# Automatic rear view mirror Altima 03?



## jban99 (Dec 5, 2003)

I'm in NYC. What's the right 'Zone' to set the compass to?
Also the temperature display is always 3 or 4 degrees above. Is there a way to compensate?
I searched the manual and couldn't find anything... Many thanks in advance for the help!


----------



## Ninety-Nine SE-L (May 5, 2002)

The compass should always be correct... maybe it's time zone? The temp reads above normal b/c it's usually being baked in the sun or something, ones on cars are never accurate b/c of this or b/c you are traveling at 60+ which the wind cools it down.


----------



## jban99 (Dec 5, 2003)

*Rear view...*

Thank you Ga16... 
There are 15 possible 'zone' settings and other adjustements that I think must be for the temperature. If I change the 'zone' numbers it might switch from East to West or something but I haven't been able to set it right since I don't understand how it works. The temperature is always off even at night, and always at least by 2 degrees!...
Regards


----------



## Hal Just Hal (Oct 21, 2002)

jban99 said:


> I'm in NYC.


Lindenhurst is not NYC, don't you know the five boroughs?


----------



## jban99 (Dec 5, 2003)

*Funny...*



**my'02altima** said:


> Lindenhurst is not NYC, don't you know the five boroughs?

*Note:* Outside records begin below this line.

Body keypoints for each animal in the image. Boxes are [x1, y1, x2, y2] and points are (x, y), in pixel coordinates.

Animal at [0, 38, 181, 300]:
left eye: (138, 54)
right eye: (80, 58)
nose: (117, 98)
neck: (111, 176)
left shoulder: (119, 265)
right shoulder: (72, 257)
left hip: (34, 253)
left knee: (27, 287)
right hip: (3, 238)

I tested all the settings while parked on Central Park West in NYC in order to take advantage of the National Weather Service temperature readings from the same location... 
I'm wondering where the sensors are for the temperature, there is a shielded cable going form the mirrow right into the space above the windshield, and the zones really puzzle me???
Thank you guys,
jb


----------



## MakoMeat (Dec 4, 2002)

jban99 said:


> I'm in NYC. What's the right 'Zone' to set the compass to?
> Also the temperature display is always 3 or 4 degrees above. Is there a way to compensate?
> I searched the manual and couldn't find anything... Many thanks in advance for the help!

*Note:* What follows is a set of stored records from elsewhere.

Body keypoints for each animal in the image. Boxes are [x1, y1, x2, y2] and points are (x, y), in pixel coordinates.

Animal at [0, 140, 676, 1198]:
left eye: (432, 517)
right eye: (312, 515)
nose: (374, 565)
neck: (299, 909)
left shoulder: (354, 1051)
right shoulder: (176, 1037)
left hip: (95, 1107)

I think your autodimming mirror is the dealer installed aftermarket one. 

Here’s what I dug up for you:










good luck


----------



## jban99 (Dec 5, 2003)

*THANKS MakoMeat!*



MakoMeat said:


> I think your autodimming mirror is the dealer installed aftermarket one.
> 
> Here’s what I dug up for you:
> 
> ...


Don't know if it is aftermarket or not, it just looks identical to the one in the Nissan literature but anyway, your procedure WORKED!!! :thumbup: . 
That was the most important issue, I'll get used to see the temperature a couple degrees up, no problem. Thanks a lot again...

John


----------



## Ruben (Oct 15, 2002)

Wooohoo! Another happy customer.


----------



## MakoMeat (Dec 4, 2002)

no problem, glad it worked out
:cheers:


----------



## Blank (Aug 21, 2003)

jban99 said:


> Don't know if it is aftermarket or not, it just looks identical to the one in the Nissan literature but anyway, your procedure WORKED!!! :thumbup: .
> That was the most important issue, I'll get used to see the temperature a couple degrees up, no problem. Thanks a lot again...
> 
> John


if its on your factory window sticker its stock, if not its dealer installed, factory compasses are set to zone 8 (in tenn) aftermarket dealer ones should be set by the dealer to the correct zone, but usually arent, ps, ive had a bunch of cars with tepm controlls, its a very inexact science, my 99 pathfinder was about 5 degrees high or lowe depending on weather... its never going to be exact, just giving you a basic idea... be lucky your close, i have a friend with an older toyota that says about 30 degrees off

ps. the temp reading is aldo delayed from changes to prevent wild swings of the led readout. i think it is set to 1 degree per 60 or 90 seconds, so make sure your sitting still for a few minutes to get a true reading if your trying to be perfect


----------



## jban99 (Dec 5, 2003)

*More rear view..*

Thanks for the advice. I've been out of the country for two weeks so it'll be the perfect time to test it tomorrow when I return to the US. Has been off only by 2 degrees so, as you said it's not so bad and I'm very happy with it.
Happy New Year,
John


----------